> [任务目标 a] 请原样复制列出变更的条目记录，从记录的第一行开始，到包含“2 at (735, 383): 2 -> 5”的那一行结束，首尾两行都要包括。

> [阅读摘录]
▶

ConvNext是在ResNet50模型的基础上，仿照Swin Transformer的结构进行改进而得到的纯卷积模型，当然原生模型是一个分类模型，但是其可以作为backbone被应用到任何其它模型中。ConvNext模型可以被称之为2022年cv算法工程师抄作业必备手册，手把手教你改模型，把ResNet50从76.1一步步干到82.0。【0】【1】【2】

论文名称：A ConvNet for the 2020s
论文下载链接：https://arxiv.org/abs/2201.03545
论文对应源码链接：https://github.com/facebookresearch/ConvNeXt
视频讲解：https://www.bilibili.com/video/BV1SS4y157fu

模型结构

ConvNext模型改进如上图所示，上图展示了模型的所有细节，以上的模型改进可以分为：整体结构改变、层结构改变和细节改变三大部分。整体结构改变指的是整个模型中大模块中含有小模块的数量比例发生改变。层结构改变包含四部分，分别是修改模型stem部分，修改为互不相交的卷积；修改每一层中最基础的卷积为深度可分离卷积；修改每一层中的卷积结构为反卷积模式，并进一步将7*7卷积移动到1*1卷积的前面；增加通道数。细节改变，分别是使用更大的卷积核、修改激活函数为GELU、减少激活函数、修改BN为LN、减少LN等。下面分别介绍一下上面所说的各种改变。

模型改进

1 改变stage compute ratio（78.8-79.4）

改变layer0到layer3的block数量比例，由标准的(3,4,6,3)改为Swin-T使用的(3,3,9,3)，即1:1:3:1。对于更大的模型，也跟进了Swin所使用的1:1:9:1。

2.1 使用Patchify的stem（79.4-79.5）

从ViT开始，为了将图片转化为token，图片都会先被分割成一个一个的patch，而在传统ResNet中stem层是使用一个stride=2的7x7卷积加最大池化层。本文仿照Swin-T的做法，用stride=4的4x4卷积来进行stem，使得滑动窗口不再相交，每次只处理一个patch的信息。

2.2 ResNeXt化（79.5-80.5）

由于ResNeXt在FLOPs/accuracy的trade-off比ResNet更优秀，于是进行了一些借鉴，主要是使用了分组卷积。ResNeXt的指导准则是“分更多的组，拓宽width”，因此本文直接使用了depthwise conv，即分组数等于输入通道数。这个技术在之前主要是应用在MobileNet这种轻量级网络中，用于降低计算量。但在这里，作者发现dw conv由于每个卷积核单独处理一个通道，这种形式跟self-attention机制很相似，都是在单个通道内做空间信息的混合加权。将bottleneck中的3x3卷积替换成dw conv，再把网络宽度从64提升到96。

2.3 反瓶颈结构（80.5-80.6）

在标准ResNet中使用的bottleneck是（大维度-小维度-大维度）的形式来减小计算量。后来在MobileNetV2中提出了inverted bottleneck结构，采用（小维度-大维度-小维度）形式，认为这样能让信息在不同维度特征空间之间转换时避免压缩维度带来的信息损失，后来在Transformer的MLP中也使用了类似的结构，中间层全连接层维度数是两端的4倍。如下图b所示。

2.4 修改反瓶颈中卷积层位置

为了减少计算量，本文将反瓶颈中的中间卷积层移到了最前面，如下图c所示。

3.1 大卷积核（80.6-80.6）

由于Swin-T中使用了7x7卷积核，这一步主要是为了对齐比较。又因为inverted bottleneck放大了中间卷积层的缘故，直接替换会导致参数量增大，因而作者把dw conv的位置进行了调整，放到了反瓶颈的开头。最终结果相近，说明在7x7在相同参数量下效果是一致的。

◀

> [所给数据]
▶

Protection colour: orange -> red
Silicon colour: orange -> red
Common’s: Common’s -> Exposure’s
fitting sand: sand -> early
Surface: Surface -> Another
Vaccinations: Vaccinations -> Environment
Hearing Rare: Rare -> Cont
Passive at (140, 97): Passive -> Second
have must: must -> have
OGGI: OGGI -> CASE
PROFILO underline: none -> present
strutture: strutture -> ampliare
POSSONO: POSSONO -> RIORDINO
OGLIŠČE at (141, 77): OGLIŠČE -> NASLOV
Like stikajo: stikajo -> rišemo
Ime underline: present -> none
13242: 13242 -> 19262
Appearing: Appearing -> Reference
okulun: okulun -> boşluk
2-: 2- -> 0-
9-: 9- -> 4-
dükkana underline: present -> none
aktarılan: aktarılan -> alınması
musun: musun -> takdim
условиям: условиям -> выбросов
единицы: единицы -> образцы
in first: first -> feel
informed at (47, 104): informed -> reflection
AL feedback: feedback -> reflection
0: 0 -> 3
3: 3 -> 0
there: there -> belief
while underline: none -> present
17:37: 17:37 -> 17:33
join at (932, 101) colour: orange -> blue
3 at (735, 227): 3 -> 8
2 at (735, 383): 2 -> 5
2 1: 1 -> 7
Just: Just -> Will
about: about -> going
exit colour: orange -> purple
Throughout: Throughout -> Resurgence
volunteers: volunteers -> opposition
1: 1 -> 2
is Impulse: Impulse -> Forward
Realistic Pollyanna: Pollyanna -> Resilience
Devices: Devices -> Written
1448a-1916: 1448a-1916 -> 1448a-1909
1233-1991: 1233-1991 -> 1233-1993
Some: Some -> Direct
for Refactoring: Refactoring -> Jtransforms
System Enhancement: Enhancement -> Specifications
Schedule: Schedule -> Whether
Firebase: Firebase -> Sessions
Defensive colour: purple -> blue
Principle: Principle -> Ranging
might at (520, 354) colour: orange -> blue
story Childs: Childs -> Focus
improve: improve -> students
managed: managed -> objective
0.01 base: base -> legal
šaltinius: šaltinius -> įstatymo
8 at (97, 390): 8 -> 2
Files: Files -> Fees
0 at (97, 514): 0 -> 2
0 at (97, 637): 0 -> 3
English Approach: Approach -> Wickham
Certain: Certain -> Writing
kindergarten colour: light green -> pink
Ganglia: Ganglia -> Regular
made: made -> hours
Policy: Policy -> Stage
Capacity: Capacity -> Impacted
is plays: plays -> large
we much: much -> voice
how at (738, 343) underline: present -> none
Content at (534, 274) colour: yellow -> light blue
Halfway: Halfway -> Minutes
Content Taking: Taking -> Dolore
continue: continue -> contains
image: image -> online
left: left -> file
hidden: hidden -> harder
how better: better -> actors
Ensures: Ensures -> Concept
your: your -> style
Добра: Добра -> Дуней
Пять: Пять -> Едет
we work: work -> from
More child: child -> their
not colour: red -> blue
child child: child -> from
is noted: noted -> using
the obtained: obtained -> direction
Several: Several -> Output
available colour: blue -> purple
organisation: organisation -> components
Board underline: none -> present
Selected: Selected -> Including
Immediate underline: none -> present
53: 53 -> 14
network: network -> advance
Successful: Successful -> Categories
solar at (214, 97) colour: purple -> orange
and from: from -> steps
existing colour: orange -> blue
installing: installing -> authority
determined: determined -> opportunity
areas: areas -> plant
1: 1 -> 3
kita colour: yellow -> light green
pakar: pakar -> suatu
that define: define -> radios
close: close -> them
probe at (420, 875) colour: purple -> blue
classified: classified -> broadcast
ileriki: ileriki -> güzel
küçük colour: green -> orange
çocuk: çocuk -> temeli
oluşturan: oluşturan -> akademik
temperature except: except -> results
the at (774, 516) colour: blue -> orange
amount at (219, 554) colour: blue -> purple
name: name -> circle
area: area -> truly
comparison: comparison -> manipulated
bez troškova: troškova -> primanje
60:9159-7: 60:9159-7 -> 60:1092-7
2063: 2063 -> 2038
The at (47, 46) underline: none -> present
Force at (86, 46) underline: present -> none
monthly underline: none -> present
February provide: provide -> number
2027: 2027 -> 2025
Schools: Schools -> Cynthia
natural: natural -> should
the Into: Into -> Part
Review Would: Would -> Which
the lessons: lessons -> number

◀

> [任务目标 b] 在关于ConvNext模型改进的这段文字中，layer0到layer3的block数量比例被改成了多少？

> [最终答案 a]
Protection colour: orange -> red
Silicon colour: orange -> red
Common’s: Common’s -> Exposure’s
fitting sand: sand -> early
Surface: Surface -> Another
Vaccinations: Vaccinations -> Environment
Hearing Rare: Rare -> Cont
Passive at (140, 97): Passive -> Second
have must: must -> have
OGGI: OGGI -> CASE
PROFILO underline: none -> present
strutture: strutture -> ampliare
POSSONO: POSSONO -> RIORDINO
OGLIŠČE at (141, 77): OGLIŠČE -> NASLOV
Like stikajo: stikajo -> rišemo
Ime underline: present -> none
13242: 13242 -> 19262
Appearing: Appearing -> Reference
okulun: okulun -> boşluk
2-: 2- -> 0-
9-: 9- -> 4-
dükkana underline: present -> none
aktarılan: aktarılan -> alınması
musun: musun -> takdim
условиям: условиям -> выбросов
единицы: единицы -> образцы
in first: first -> feel
informed at (47, 104): informed -> reflection
AL feedback: feedback -> reflection
0: 0 -> 3
3: 3 -> 0
there: there -> belief
while underline: none -> present
17:37: 17:37 -> 17:33
join at (932, 101) colour: orange -> blue
3 at (735, 227): 3 -> 8
2 at (735, 383): 2 -> 5

> [最终答案 b] 改为Swin-T使用的(3,3,9,3)，即1:1:3:1。